Further, Kemi got it wrong: the one thing which Farage and Reform do understand is the digital age. It is how the party has been created and enabled to grow, while there are still one or two old duffers on the back benches of the Conservative party who, during elections, disdain social media entirely.
This little spat revealed a number of things. First, Reform’s burning obsession with the Tories – something which at times threatens to eclipse what should be their real purpose, of winning an election. Second, Kemi’s reflexive petulance, which can sometimes be endearing but on this occasion simply made her look piqued.

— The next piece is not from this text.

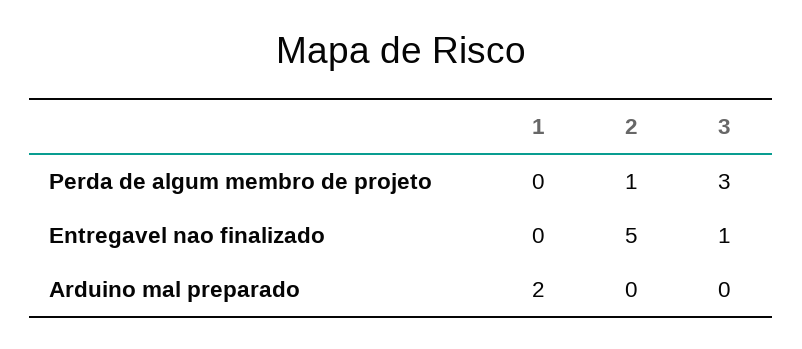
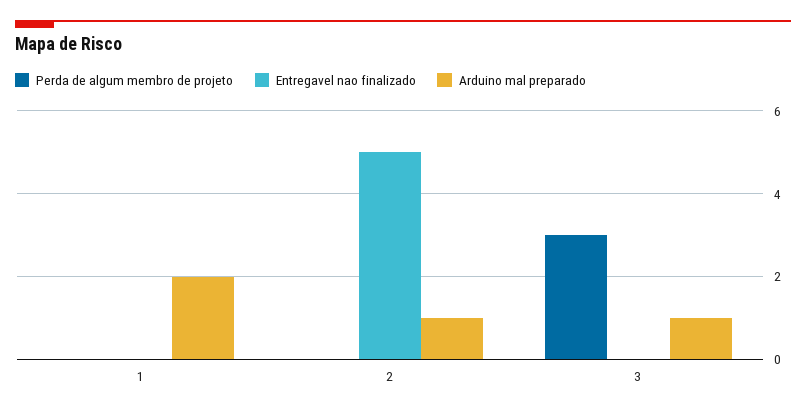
Perda de algum membro de projeto, 2: 1 -> 0
Entregavel nao finalizado, 3: 1 -> 0
Arduino mal preparado, 2: 0 -> 1
Arduino mal preparado, 3: 0 -> 1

But then there is the question of those 135,000 members and what change they might bring to the party they have recently joined. With Reform’s membership at £25 per year, that’s £3,375,000 coming in every 12 months: enough to build a very effective party structure. I have always had my doubts about that $100 million funding offer from Elon Musk – but hell, Reform may not need it. Further, 135,000 members means an average of more than 200 activists per parliamentary seat. Let us assume that half of them will not play an active role in the party, or may even fail to renew their membership, having joined in a spasm of lust from seeing Lee Anderson in full stride. That still leaves more than 100 activists per constituency – a transformative number. Believe me, I speak as someone who campaigned during the last election with just one activist by my side.
Farage has also been moving, with some rapidity, to dispel the notion that he would deliver to the nation an economic policy drawn from the crushed and desiccated intestines of the late Margaret Thatcher. Or, perhaps, Sir Keith Joseph. He and Richard Tice understand that this would not play well in those very winnable Red Wall seats – and so suddenly we are hearing stuff about nationalising the utilities. I don’t know how this sits, philosophically, with Tice and Farage, but that’s not important right now. They have grasped that the populist revolutions on continental Europe and in the USA with the re-election of Donald Trump are not simply ‘right wing’ or ‘far right’, as the BBC continues to put it. There is a lot of left-wing populism in the National Rally and Slovakia’s Social Democracy party and elsewhere in Europe – as there was indeed with Trump and his protectionist rhetoric. The truth is you cannot be for free trade and free movement of labour while also protecting the jobs and – crucially – incomes of the poorest quarter of the electorate. This has been an electoral problem for the Tories at repeated elections, save for 2019, when Boris Johnson pledged his government to ‘levelling up’.
The question then becomes how might this translate into votes at a general election. There are not quite enough Hartlepools to get Reform more than 100 seats, mainly down the eastern seaboard, the Red Wall and in parts of Wales. But they would not be far short of that total – leaving the Conservative tally pretty much halved and Labour still clinging on. As I say, a lot will change before then – but to whose benefit, Kemi or Nigel?